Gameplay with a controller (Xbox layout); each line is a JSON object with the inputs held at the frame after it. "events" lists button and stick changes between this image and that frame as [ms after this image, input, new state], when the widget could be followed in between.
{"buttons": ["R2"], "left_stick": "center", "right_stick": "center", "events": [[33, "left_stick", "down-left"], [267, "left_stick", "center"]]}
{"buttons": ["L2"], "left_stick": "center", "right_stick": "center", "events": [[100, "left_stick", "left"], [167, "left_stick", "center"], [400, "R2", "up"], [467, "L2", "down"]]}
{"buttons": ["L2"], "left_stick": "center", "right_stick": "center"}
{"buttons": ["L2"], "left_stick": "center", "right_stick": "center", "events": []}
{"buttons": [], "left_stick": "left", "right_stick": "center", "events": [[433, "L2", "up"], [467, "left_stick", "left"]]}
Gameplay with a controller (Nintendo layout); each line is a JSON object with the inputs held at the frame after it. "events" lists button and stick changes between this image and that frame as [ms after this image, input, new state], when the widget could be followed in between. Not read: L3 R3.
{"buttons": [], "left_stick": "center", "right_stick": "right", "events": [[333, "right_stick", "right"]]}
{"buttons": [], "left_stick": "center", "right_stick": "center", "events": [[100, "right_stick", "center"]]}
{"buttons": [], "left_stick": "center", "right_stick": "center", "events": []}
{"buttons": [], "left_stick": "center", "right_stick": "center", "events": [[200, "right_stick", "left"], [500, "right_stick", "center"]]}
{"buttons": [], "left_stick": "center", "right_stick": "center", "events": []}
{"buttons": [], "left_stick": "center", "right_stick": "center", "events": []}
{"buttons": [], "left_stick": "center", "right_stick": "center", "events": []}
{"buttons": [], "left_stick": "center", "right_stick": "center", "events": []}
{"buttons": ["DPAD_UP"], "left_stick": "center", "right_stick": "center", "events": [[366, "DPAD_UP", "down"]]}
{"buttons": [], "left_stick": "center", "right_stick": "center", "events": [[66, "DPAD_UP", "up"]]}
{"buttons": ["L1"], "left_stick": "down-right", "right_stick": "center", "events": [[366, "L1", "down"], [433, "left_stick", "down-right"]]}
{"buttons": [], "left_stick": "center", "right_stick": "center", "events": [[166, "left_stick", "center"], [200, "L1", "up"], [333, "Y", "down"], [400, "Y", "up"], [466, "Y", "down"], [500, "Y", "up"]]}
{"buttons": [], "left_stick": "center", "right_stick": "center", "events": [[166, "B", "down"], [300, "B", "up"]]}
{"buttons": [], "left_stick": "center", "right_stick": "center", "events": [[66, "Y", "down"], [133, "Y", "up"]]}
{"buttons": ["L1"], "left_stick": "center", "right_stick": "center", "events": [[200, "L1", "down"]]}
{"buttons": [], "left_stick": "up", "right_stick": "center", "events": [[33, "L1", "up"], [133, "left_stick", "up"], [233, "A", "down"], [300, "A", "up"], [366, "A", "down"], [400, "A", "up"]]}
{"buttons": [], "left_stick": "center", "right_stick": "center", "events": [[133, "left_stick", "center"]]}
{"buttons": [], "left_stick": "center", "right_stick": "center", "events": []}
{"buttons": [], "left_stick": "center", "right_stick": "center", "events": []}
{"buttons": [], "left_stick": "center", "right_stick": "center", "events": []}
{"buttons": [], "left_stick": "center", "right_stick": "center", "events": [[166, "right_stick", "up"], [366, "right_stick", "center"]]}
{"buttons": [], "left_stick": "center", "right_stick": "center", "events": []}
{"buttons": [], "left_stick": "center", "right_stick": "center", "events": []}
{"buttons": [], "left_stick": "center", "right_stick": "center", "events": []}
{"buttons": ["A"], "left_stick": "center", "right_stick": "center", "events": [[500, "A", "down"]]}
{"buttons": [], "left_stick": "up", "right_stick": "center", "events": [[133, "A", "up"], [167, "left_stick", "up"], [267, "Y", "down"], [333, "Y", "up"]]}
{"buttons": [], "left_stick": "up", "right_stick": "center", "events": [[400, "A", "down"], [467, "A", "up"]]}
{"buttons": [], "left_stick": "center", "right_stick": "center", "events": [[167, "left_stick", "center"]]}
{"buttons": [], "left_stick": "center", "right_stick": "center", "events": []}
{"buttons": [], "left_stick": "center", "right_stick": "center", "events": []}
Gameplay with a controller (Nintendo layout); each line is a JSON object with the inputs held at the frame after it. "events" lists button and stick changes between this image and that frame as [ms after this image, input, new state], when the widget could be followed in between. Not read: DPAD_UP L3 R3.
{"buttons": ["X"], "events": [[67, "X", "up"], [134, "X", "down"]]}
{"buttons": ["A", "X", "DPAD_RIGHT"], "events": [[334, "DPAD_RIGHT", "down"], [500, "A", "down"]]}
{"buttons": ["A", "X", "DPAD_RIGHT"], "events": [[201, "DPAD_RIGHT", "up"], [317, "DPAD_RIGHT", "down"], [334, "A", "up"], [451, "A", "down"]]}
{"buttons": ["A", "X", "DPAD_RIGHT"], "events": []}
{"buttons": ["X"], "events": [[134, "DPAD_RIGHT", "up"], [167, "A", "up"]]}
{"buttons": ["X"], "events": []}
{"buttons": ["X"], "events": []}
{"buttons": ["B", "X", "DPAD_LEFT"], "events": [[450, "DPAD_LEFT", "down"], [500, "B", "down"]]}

====================

**What you have to do:**
Output the full listing again with nothing altered.

**Solution:**
Gameplay with a controller (Xbox layout); each line is a JSON object with the inputs held at the frame after it. "events" lists button and stick changes between this image and that frame as [ms after this image, input, new state], when the widget could be followed in between.
{"buttons": ["R2"], "left_stick": "center", "right_stick": "center", "events": [[33, "left_stick", "down-left"], [267, "left_stick", "center"]]}
{"buttons": ["L2"], "left_stick": "center", "right_stick": "center", "events": [[100, "left_stick", "left"], [167, "left_stick", "center"], [400, "R2", "up"], [467, "L2", "down"]]}
{"buttons": ["L2"], "left_stick": "center", "right_stick": "center"}
{"buttons": ["L2"], "left_stick": "center", "right_stick": "center", "events": []}
{"buttons": [], "left_stick": "left", "right_stick": "center", "events": [[433, "L2", "up"], [467, "left_stick", "left"]]}
Gameplay with a controller (Nintendo layout); each line is a JSON object with the inputs held at the frame after it. "events" lists button and stick changes between this image and that frame as [ms after this image, input, new state], when the widget could be followed in between. Not read: L3 R3.
{"buttons": [], "left_stick": "center", "right_stick": "right", "events": [[333, "right_stick", "right"]]}
{"buttons": [], "left_stick": "center", "right_stick": "center", "events": [[100, "right_stick", "center"]]}
{"buttons": [], "left_stick": "center", "right_stick": "center", "events": []}
{"buttons": [], "left_stick": "center", "right_stick": "center", "events": [[200, "right_stick", "left"], [500, "right_stick", "center"]]}
{"buttons": [], "left_stick": "center", "right_stick": "center", "events": []}
{"buttons": [], "left_stick": "center", "right_stick": "center", "events": []}
{"buttons": [], "left_stick": "center", "right_stick": "center", "events": []}
{"buttons": [], "left_stick": "center", "right_stick": "center", "events": []}
{"buttons": ["DPAD_UP"], "left_stick": "center", "right_stick": "center", "events": [[366, "DPAD_UP", "down"]]}
{"buttons": [], "left_stick": "center", "right_stick": "center", "events": [[66, "DPAD_UP", "up"]]}
{"buttons": ["L1"], "left_stick": "down-right", "right_stick": "center", "events": [[366, "L1", "down"], [433, "left_stick", "down-right"]]}
{"buttons": [], "left_stick": "center", "right_stick": "center", "events": [[166, "left_stick", "center"], [200, "L1", "up"], [333, "Y", "down"], [400, "Y", "up"], [466, "Y", "down"], [500, "Y", "up"]]}
{"buttons": [], "left_stick": "center", "right_stick": "center", "events": [[166, "B", "down"], [300, "B", "up"]]}
{"buttons": [], "left_stick": "center", "right_stick": "center", "events": [[66, "Y", "down"], [133, "Y", "up"]]}
{"buttons": ["L1"], "left_stick": "center", "right_stick": "center", "events": [[200, "L1", "down"]]}
{"buttons": [], "left_stick": "up", "right_stick": "center", "events": [[33, "L1", "up"], [133, "left_stick", "up"], [233, "A", "down"], [300, "A", "up"], [366, "A", "down"], [400, "A", "up"]]}
{"buttons": [], "left_stick": "center", "right_stick": "center", "events": [[133, "left_stick", "center"]]}
{"buttons": [], "left_stick": "center", "right_stick": "center", "events": []}
{"buttons": [], "left_stick": "center", "right_stick": "center", "events": []}
{"buttons": [], "left_stick": "center", "right_stick": "center", "events": []}
{"buttons": [], "left_stick": "center", "right_stick": "center", "events": [[166, "right_stick", "up"], [366, "right_stick", "center"]]}
{"buttons": [], "left_stick": "center", "right_stick": "center", "events": []}
{"buttons": [], "left_stick": "center", "right_stick": "center", "events": []}
{"buttons": [], "left_stick": "center", "right_stick": "center", "events": []}
{"buttons": ["A"], "left_stick": "center", "right_stick": "center", "events": [[500, "A", "down"]]}
{"buttons": [], "left_stick": "up", "right_stick": "center", "events": [[133, "A", "up"], [167, "left_stick", "up"], [267, "Y", "down"], [333, "Y", "up"]]}
{"buttons": [], "left_stick": "up", "right_stick": "center", "events": [[400, "A", "down"], [467, "A", "up"]]}
{"buttons": [], "left_stick": "center", "right_stick": "center", "events": [[167, "left_stick", "center"]]}
{"buttons": [], "left_stick": "center", "right_stick": "center", "events": []}
{"buttons": [], "left_stick": "center", "right_stick": "center", "events": []}
Gameplay with a controller (Nintendo layout); each line is a JSON object with the inputs held at the frame after it. "events" lists button and stick changes between this image and that frame as [ms after this image, input, new state], when the widget could be followed in between. Not read: DPAD_UP L3 R3.
{"buttons": ["X"], "events": [[67, "X", "up"], [134, "X", "down"]]}
{"buttons": ["A", "X", "DPAD_RIGHT"], "events": [[334, "DPAD_RIGHT", "down"], [500, "A", "down"]]}
{"buttons": ["A", "X", "DPAD_RIGHT"], "events": [[201, "DPAD_RIGHT", "up"], [317, "DPAD_RIGHT", "down"], [334, "A", "up"], [451, "A", "down"]]}
{"buttons": ["A", "X", "DPAD_RIGHT"], "events": []}
{"buttons": ["X"], "events": [[134, "DPAD_RIGHT", "up"], [167, "A", "up"]]}
{"buttons": ["X"], "events": []}
{"buttons": ["X"], "events": []}
{"buttons": ["B", "X", "DPAD_LEFT"], "events": [[450, "DPAD_LEFT", "down"], [500, "B", "down"]]}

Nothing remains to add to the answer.